Tuesday, June 15, 2004

Land Mines

Just after I got divorced (well, actually about five months afterwards), friend Juliet told me that I should watch for land mines. "Land Mines" being defined as "canalized ways of thinking that worked for you in the past but now will throw a monkey wrench into your life."

Background

The man I was married to had a crazy mother. I don't mean Collected Precious Moments Figurines crazy; I mean Threatened to Shoot Us On Our Wedding Day And Never Really Improved crazy. I was probably the only bride in recent local history who chose her wedding dress with an eye to how well it would hide a flak vest.

Looking back, I think that probably should've been a clue.

Anyway.

TMIWMT went crazy, slowly, over the nine years of our marriage. Part of that was very likely my fault--I made demands on him that, had he had fewer stresses or a less-nutso family, he could've probably handled. I couldn't see that, though, and so kept pushing and pulling and yelling and generally making his life harder and harder until he couldn't see any way out besides fucking around on me. For him to do that means that he must've been miserable beyond expressing. I know I was.

So. Crazy mother who makes crazy demands, like "come over this very minute and clean my house, which means taking a shovel to the piles of rotten food all over and the dead rats and so on". Crazy schedule trying to start a variety of small businesses over the years and keep them going. Craziness in that he went to California and ended up working for another crazy person and staying away for better than a year.

Given that this was the first significant relationship of my adult life, and given that it lasted twelve years, you can see what I'm up against in the Land Mine department.

Foreground

Pal Keith can probably attest to the fact that when somebody gradually goes nuts, you don't notice right away. Instead, if you love them, you try to make them saner by changing your behavior and your reactions. (Parenthetical note: this is why the saying, "You can't change a person, but you can change your reaction to them" is so damning. It ought to be "You can't change a person, so run the hell away if they're nuts.")

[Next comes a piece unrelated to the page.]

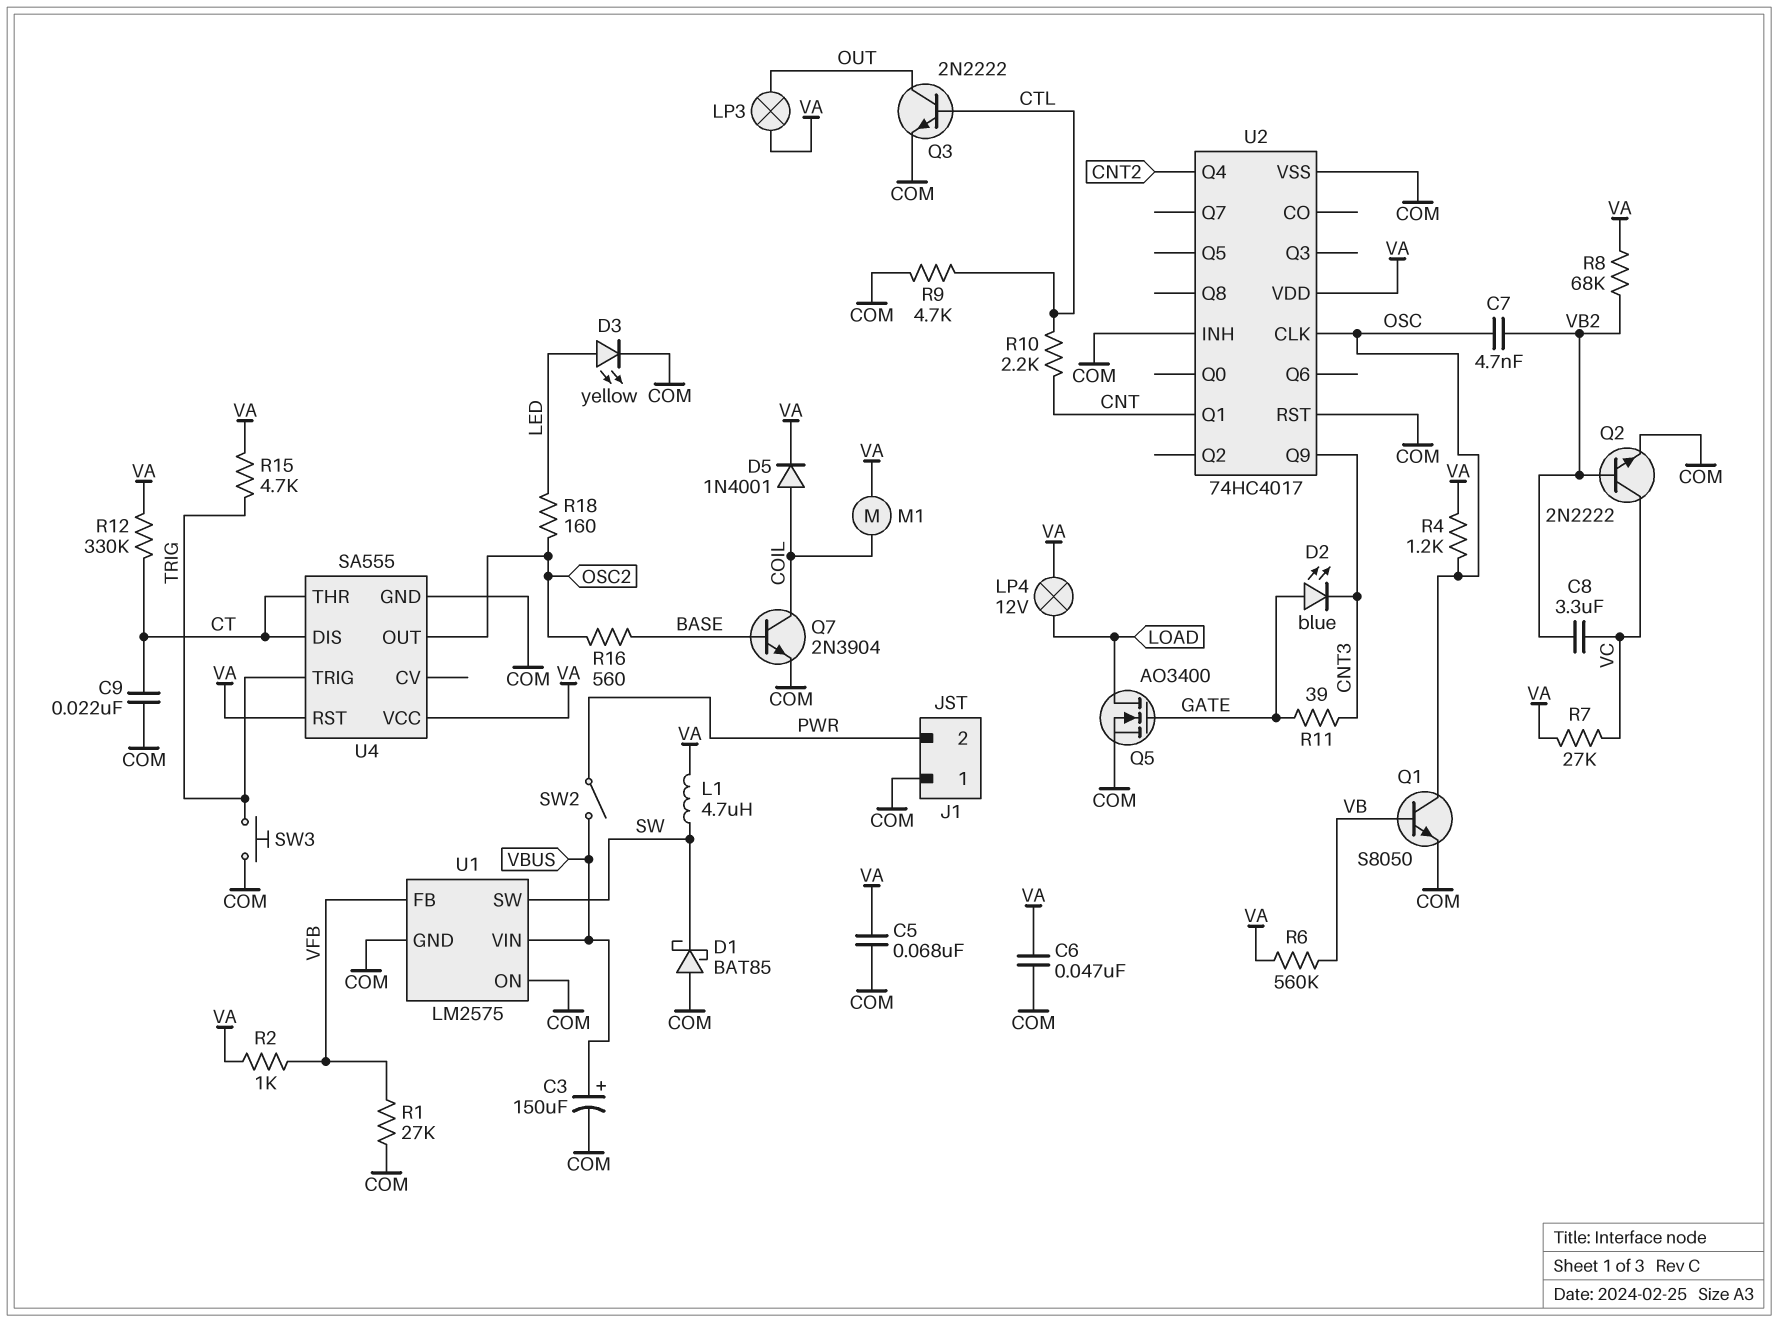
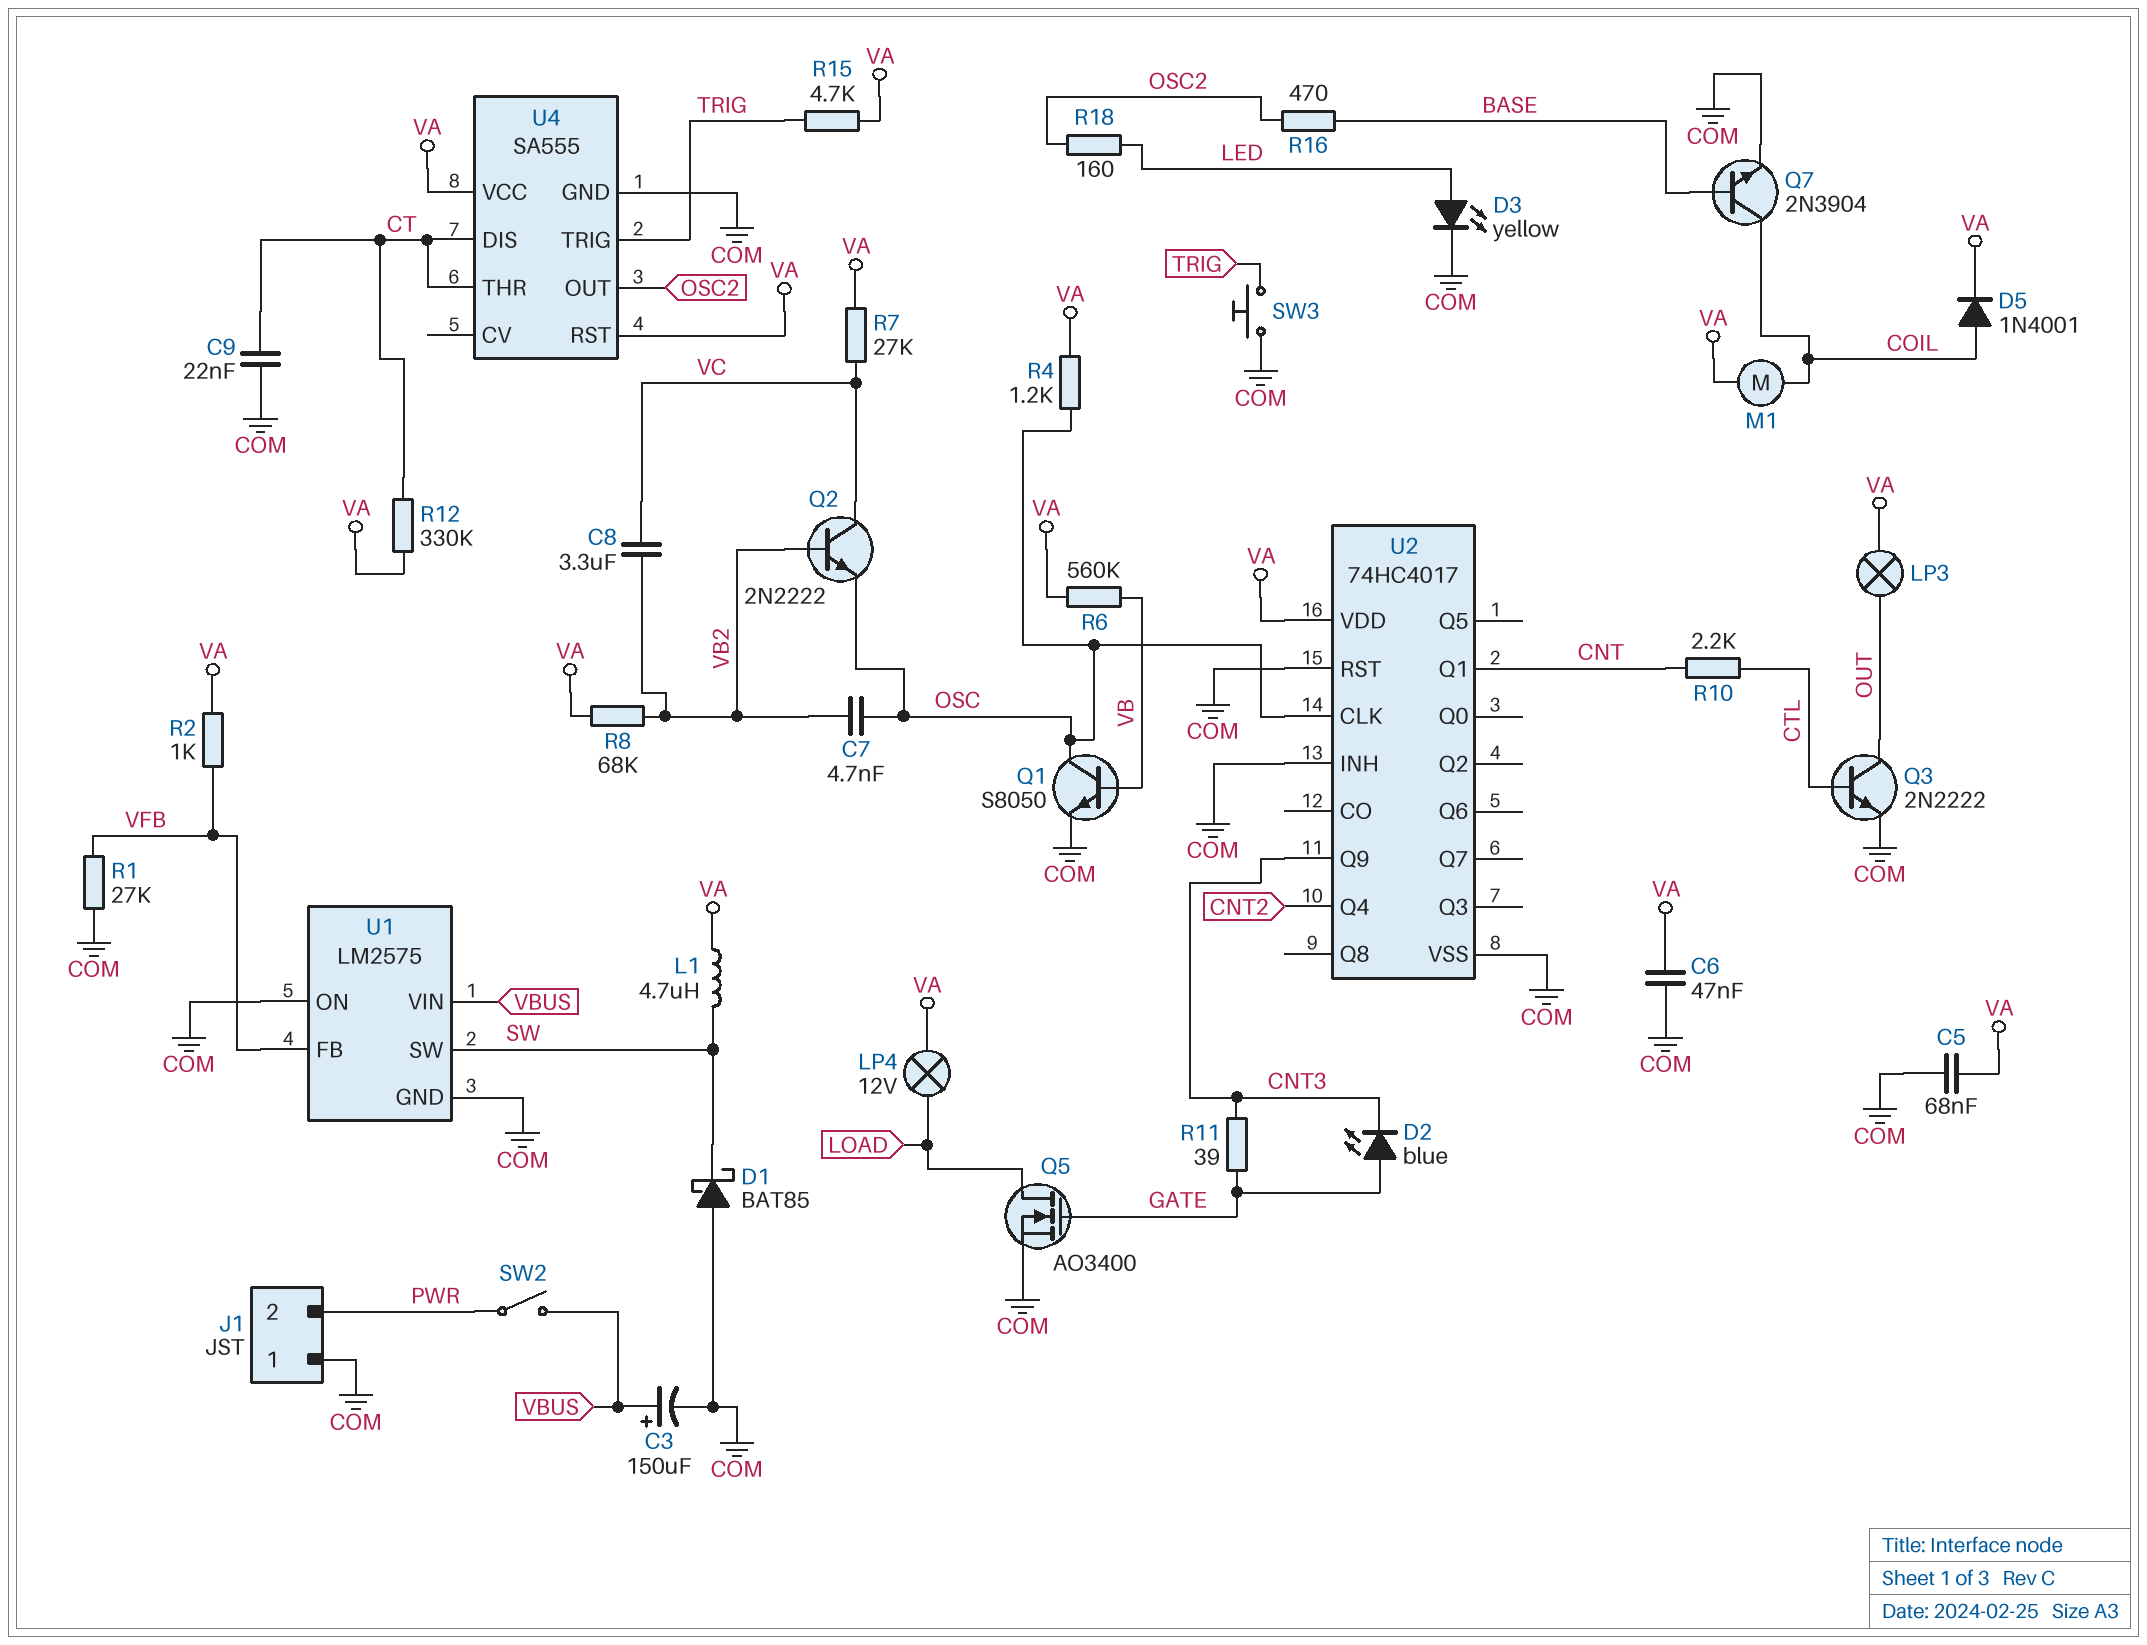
Q2: NPN 2N2222 (B VB2, C VC, E COM) -> NPN 2N2222 (B VB2, C VC, E OSC)
R9: 4.7k (COM, CTL) -> none
R16: 560 (BASE, OSC2) -> 470 (BASE, OSC2)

Everything will eventually, if you're involved with a real nutcase, become your fault. Note here that I'm not talking about abusive relationships; that's a whole different kettle of fish. Abuse, be it emotional or physical or both, involves one person purposefully destroying another person's sense of self in order to gain and maintain control of them.

Being involved with a nutcase involves a person pushing aside their own ideas of what's sane and second-guessing their reactions in order to try to make things normal. Eventually this becomes second nature. Then you're really screwed.

Where I am now is screwed

Man A. and I reconciled a couple of weeks ago. I like him. A lot.

Tonight he's over at his mother's house, fixing some stuff she can't fix and doing a couple of quickie remodeling jobs. I'd like to see him Friday, but he's not sure how work is going to be, so I might not get to.

Work. Mother. Work. Mother. Work. Mother.

You can see the land mines here, right? Thought you could.

A normal person would say, "Gosh, what a nice guy Man A. is. He's helping his mom out, his nice, sane, normal, charming mom..." (I've met her and know this for the truth) "...and isn't that responsible and caring of him? Isn't it nice that he comes from such a close-knit family?" A normal person would understand that occasionally work is crazy-making, especially when you cook for a living.

Unfortunately, I am not normal. I am canalized to believe that Mother and Work equal Abuse and Desertion.

So I've been cleaning the apartment for the last two hours, talking out loud to myself in an attempt to defuse these particular land mines.

1. I get frightened when Man A. doesn't want to see me right now or can't drop everything to do so. This is totally unreasonable on my part. For God's sake, he's a grown man with a family and so on. Besides that, if he were clingy and remora-like, I would be flipped out by *that*.

2. But there's still a little, irritating part of me that curls up into a ball and rocks back and forth when he says we might not see each other this week. That's the part of me that spent fifteen months asking her husband when he would come home, and another seven years keeping dinner warm for him when he worked late.

3. If I could cut that whimpering part of me out and throw it away, I would. In a second. Because that's the part of me that's scared of everything, and being afraid makes me treat people unfairly and illogically.

4. Unfortunately, you can't cut tumors out of your soul as easily as you can cut them out of your body. So that whimpering bit is staying for now, and I'm not really sure how to deal with it, other than by making very sure that I treat Man A. well, without the whimpering bit's influence. Or with as little of it as I can manage, at any rate.

These are land mines. Clearing a field of land mines, especially when it's your entire life, pretty much, is hard.

Do they sell special boots for this?